* _INSTRUCTIONS TO FOLLOW_: Once "[133,373,327,385] Actually, they" turns up in a line below, reproduce that line and those after it exactly, stopping after the line with "[65,593,972,610] [36,618,971,635] [36,643,178,660]"; leave pictures out.

(Records from a collection)

::::::::::

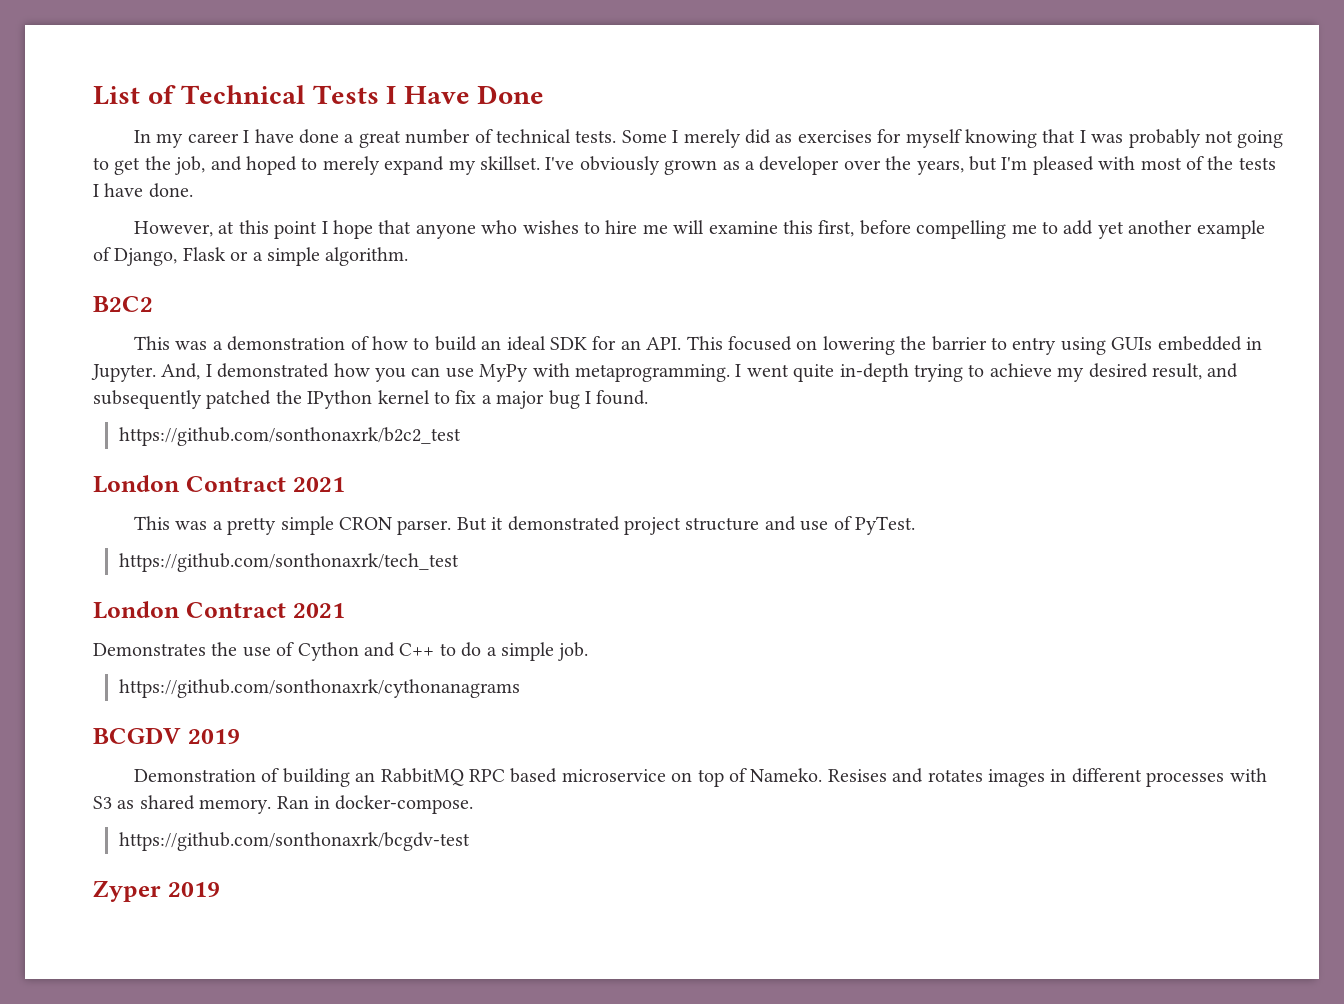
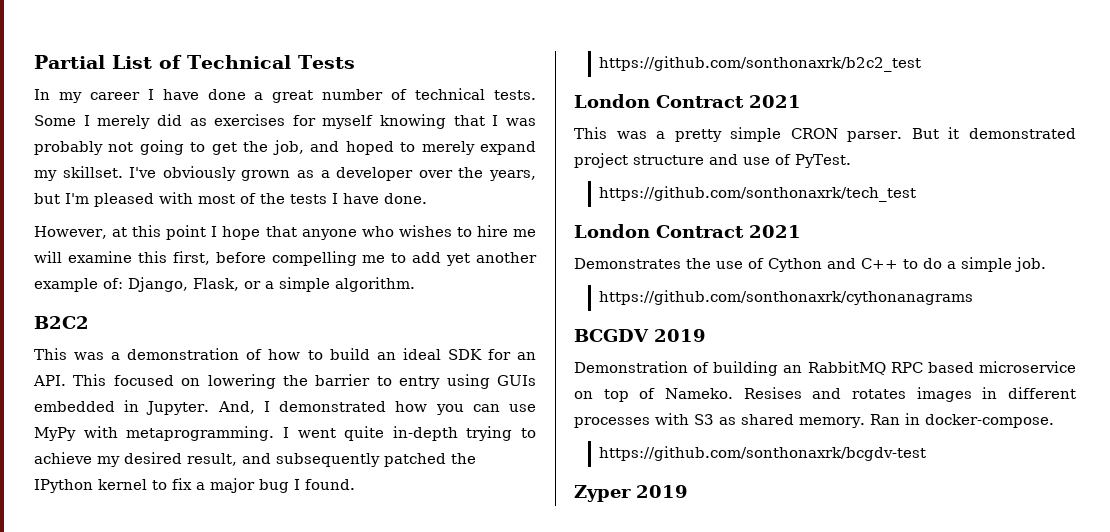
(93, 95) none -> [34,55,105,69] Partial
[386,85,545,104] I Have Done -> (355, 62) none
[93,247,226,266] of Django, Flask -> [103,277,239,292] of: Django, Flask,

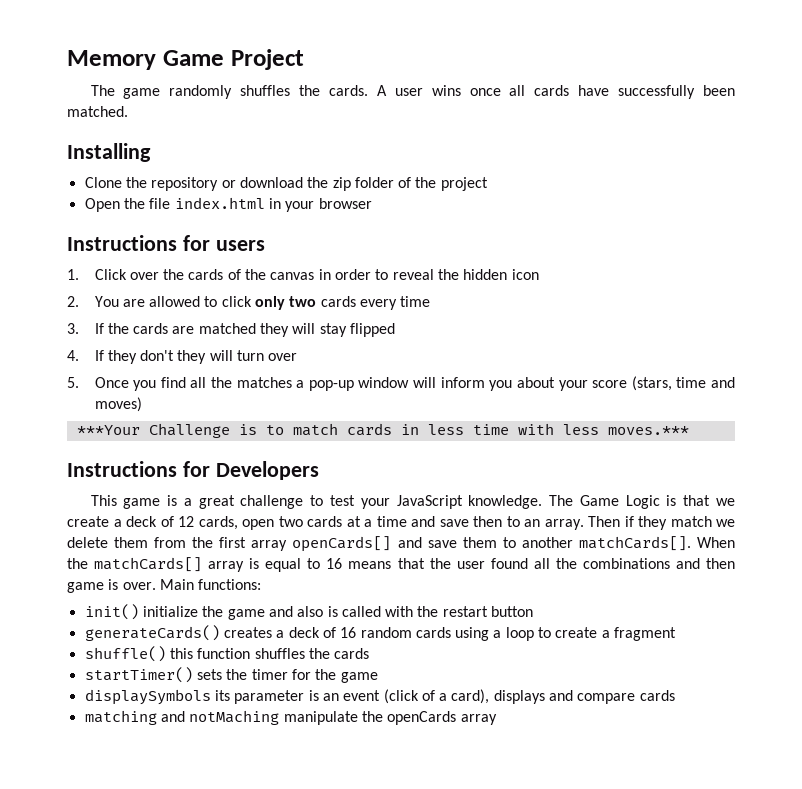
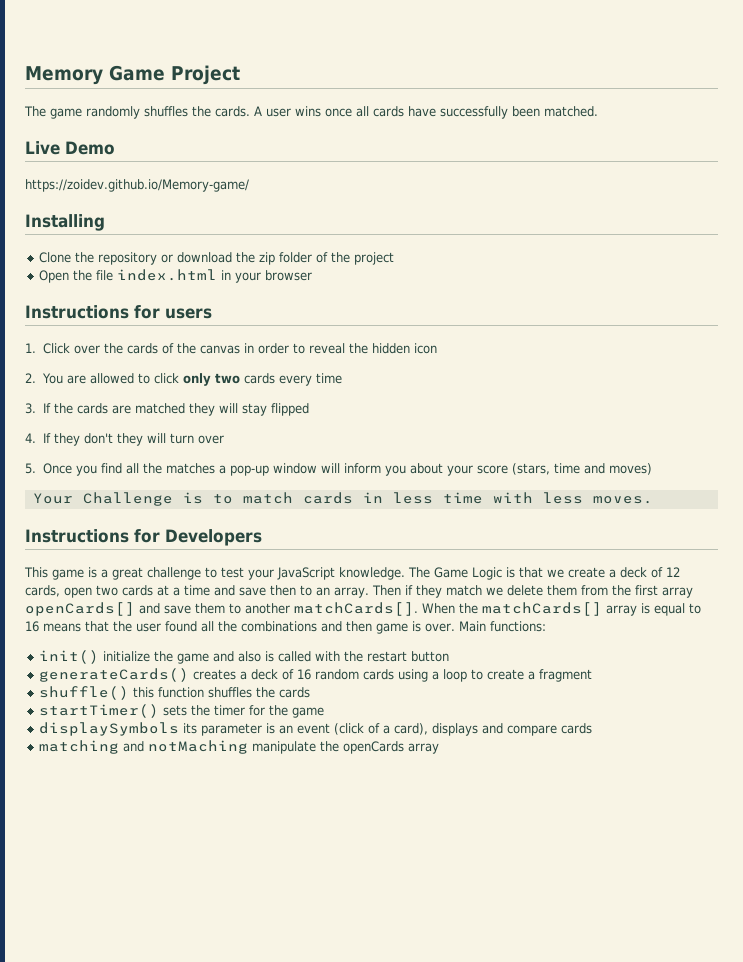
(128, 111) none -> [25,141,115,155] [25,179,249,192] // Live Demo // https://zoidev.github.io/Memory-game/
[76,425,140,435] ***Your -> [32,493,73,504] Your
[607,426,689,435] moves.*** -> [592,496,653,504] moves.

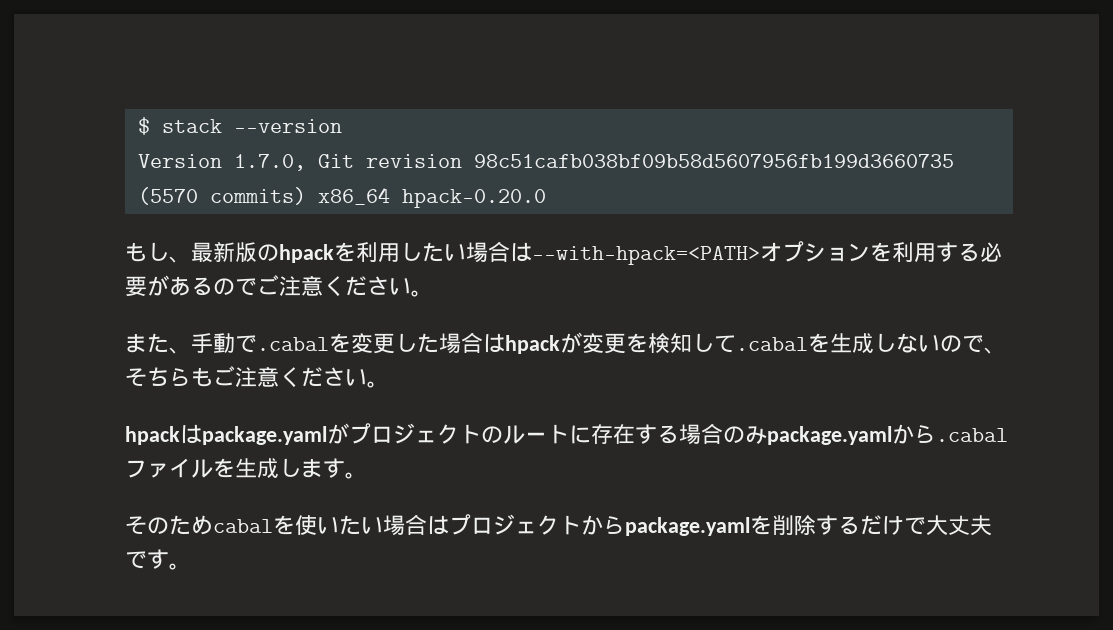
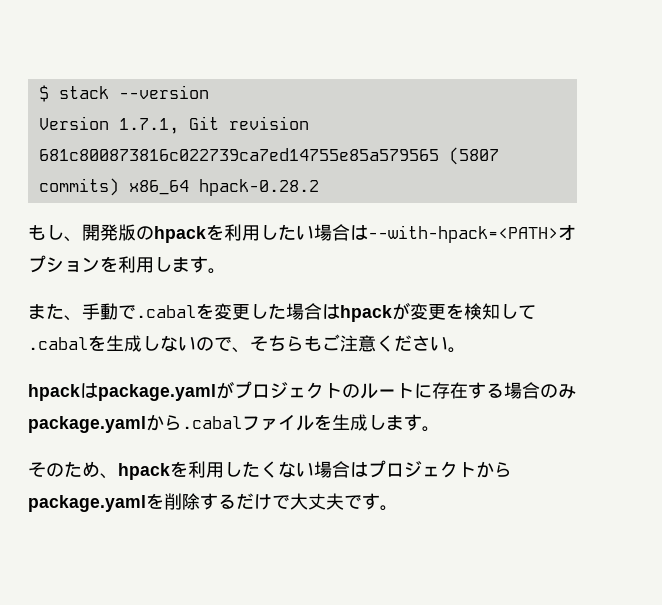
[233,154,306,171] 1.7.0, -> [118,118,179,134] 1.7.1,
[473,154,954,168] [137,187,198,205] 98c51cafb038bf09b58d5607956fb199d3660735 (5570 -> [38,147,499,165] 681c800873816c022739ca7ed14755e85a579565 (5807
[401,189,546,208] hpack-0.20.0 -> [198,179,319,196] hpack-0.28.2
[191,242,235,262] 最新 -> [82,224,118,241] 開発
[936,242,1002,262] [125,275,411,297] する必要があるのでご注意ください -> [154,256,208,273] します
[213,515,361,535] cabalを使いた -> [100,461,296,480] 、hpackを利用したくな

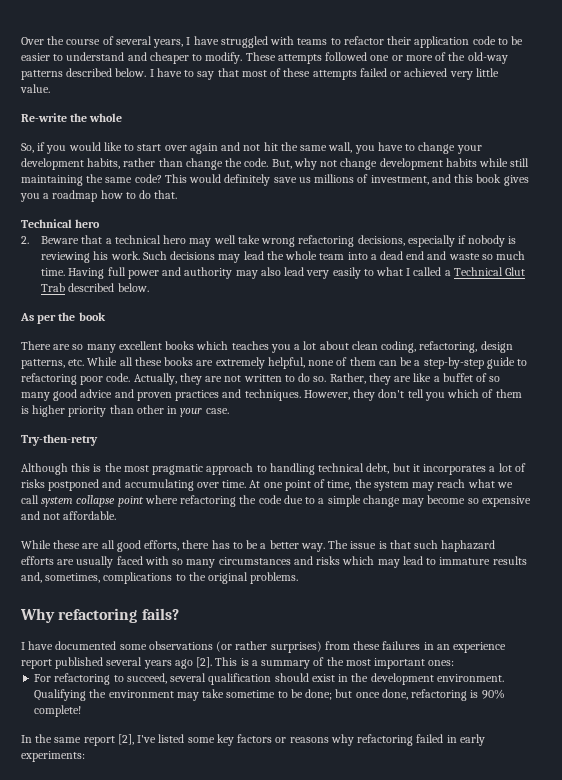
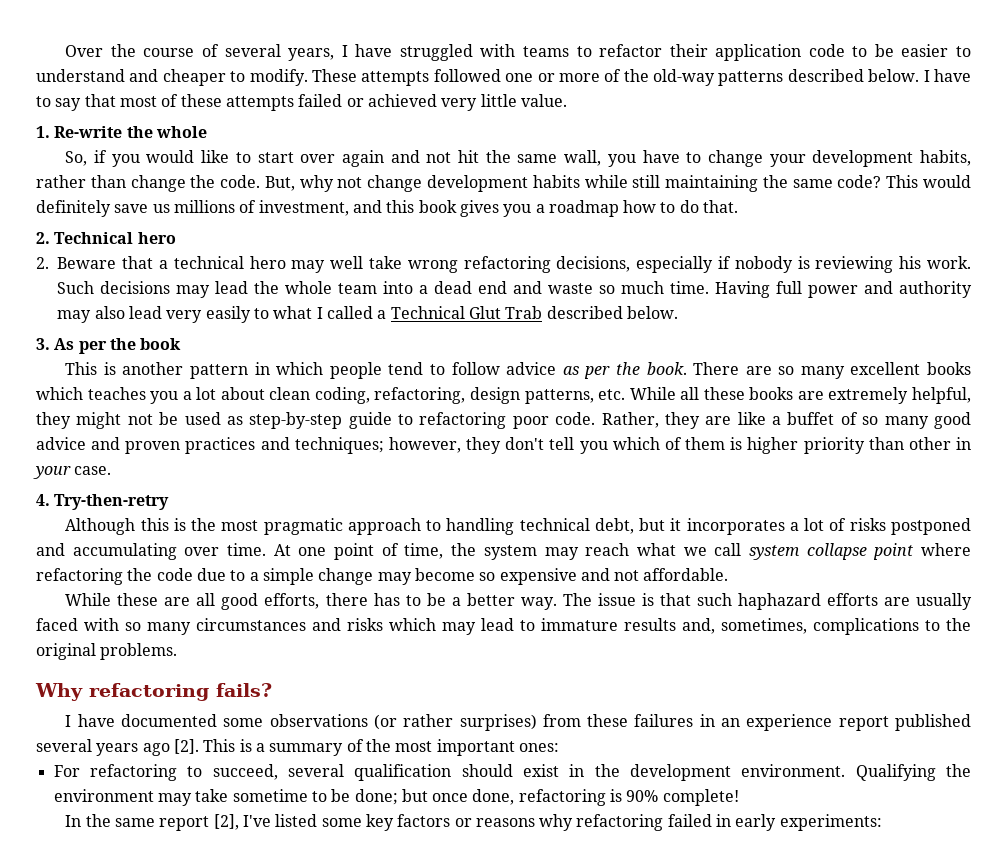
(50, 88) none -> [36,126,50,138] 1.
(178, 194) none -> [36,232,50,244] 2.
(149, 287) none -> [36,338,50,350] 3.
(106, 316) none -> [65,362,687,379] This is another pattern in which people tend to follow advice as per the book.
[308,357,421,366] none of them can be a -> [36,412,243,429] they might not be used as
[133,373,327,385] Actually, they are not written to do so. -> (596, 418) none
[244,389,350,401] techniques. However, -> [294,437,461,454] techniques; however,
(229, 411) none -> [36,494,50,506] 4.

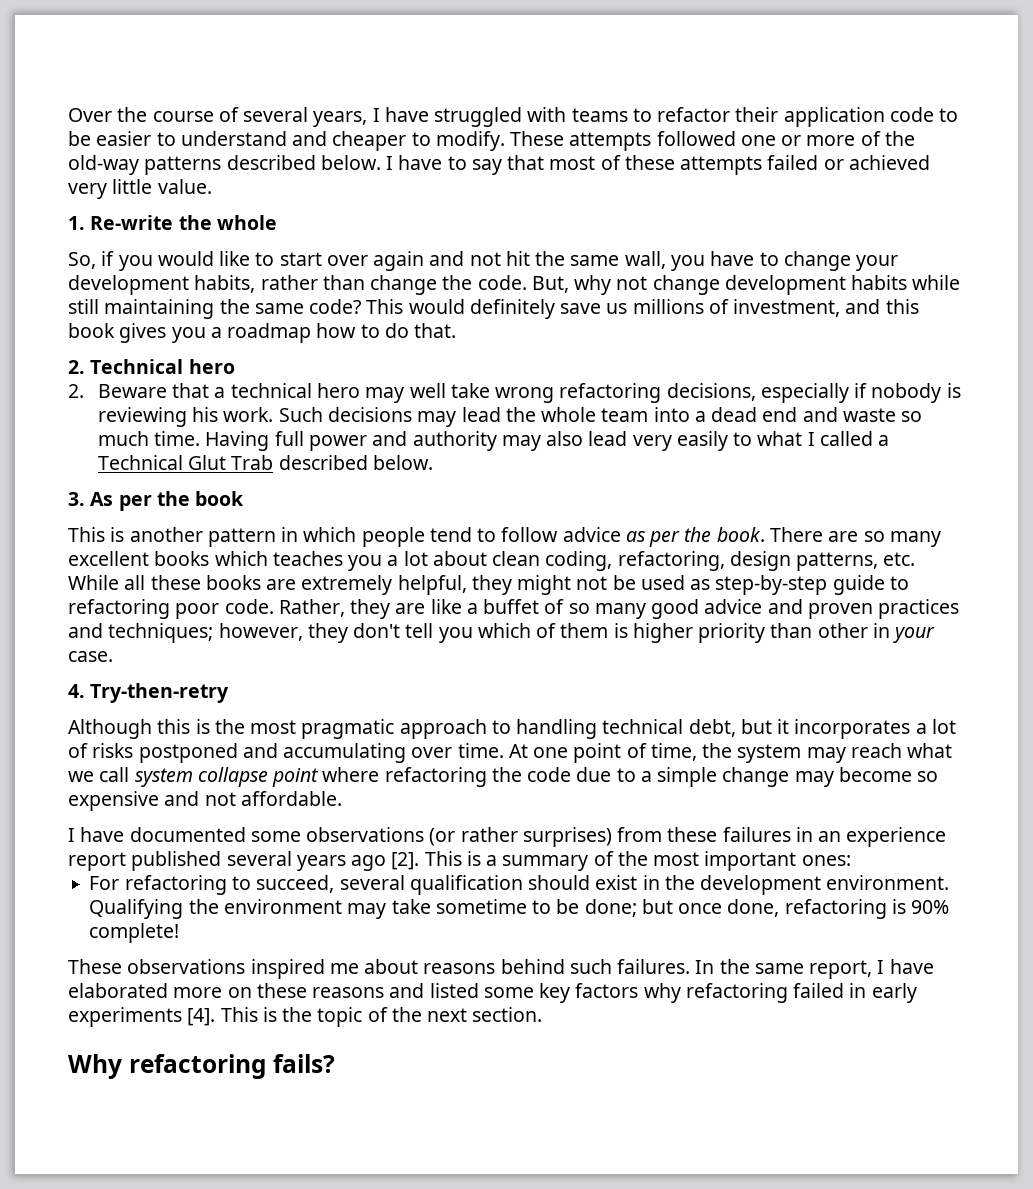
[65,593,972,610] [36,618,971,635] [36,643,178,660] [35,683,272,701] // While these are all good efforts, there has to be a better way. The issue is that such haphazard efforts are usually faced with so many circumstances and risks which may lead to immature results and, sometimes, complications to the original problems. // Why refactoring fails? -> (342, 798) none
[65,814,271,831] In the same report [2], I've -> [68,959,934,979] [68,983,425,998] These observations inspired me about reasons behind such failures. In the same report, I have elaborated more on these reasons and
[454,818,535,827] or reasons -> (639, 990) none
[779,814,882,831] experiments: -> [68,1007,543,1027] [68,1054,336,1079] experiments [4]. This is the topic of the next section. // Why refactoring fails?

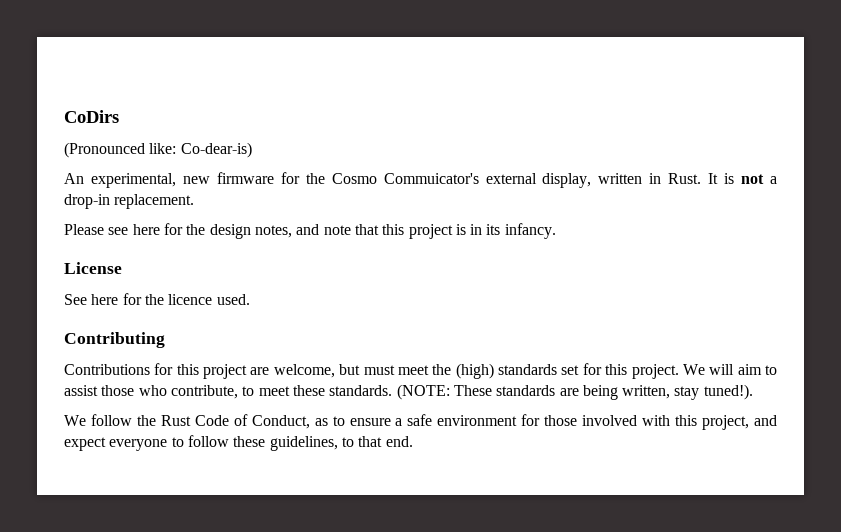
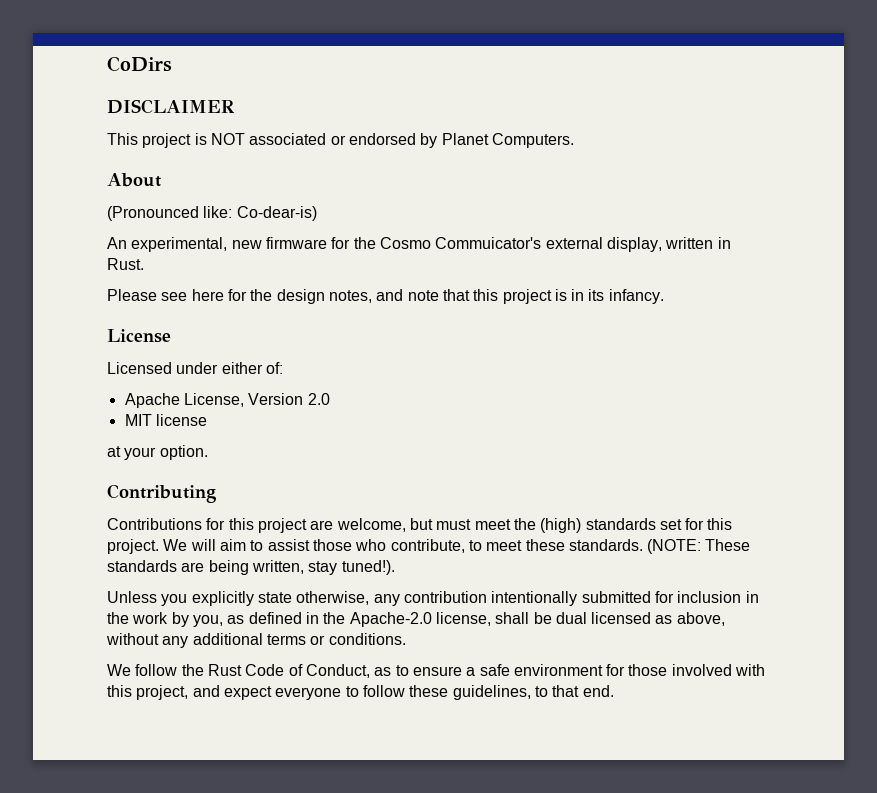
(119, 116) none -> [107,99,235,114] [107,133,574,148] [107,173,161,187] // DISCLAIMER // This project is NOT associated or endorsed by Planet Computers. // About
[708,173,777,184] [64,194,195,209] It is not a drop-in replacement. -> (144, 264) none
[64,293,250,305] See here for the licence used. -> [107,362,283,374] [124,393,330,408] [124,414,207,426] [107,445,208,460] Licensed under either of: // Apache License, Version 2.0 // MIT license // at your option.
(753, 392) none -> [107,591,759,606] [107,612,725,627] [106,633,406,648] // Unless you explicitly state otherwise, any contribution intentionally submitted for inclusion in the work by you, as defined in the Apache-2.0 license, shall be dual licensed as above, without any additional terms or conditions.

::::::::::

* _PROBLEM SOLUTION_:
[133,373,327,385] Actually, they are not written to do so. -> (596, 418) none
[244,389,350,401] techniques. However, -> [294,437,461,454] techniques; however,
(229, 411) none -> [36,494,50,506] 4.

[65,593,972,610] [36,618,971,635] [36,643,178,660] [35,683,272,701] // While these are all good efforts, there has to be a better way. The issue is that such haphazard efforts are usually faced with so many circumstances and risks which may lead to immature results and, sometimes, complications to the original problems. // Why refactoring fails? -> (342, 798) none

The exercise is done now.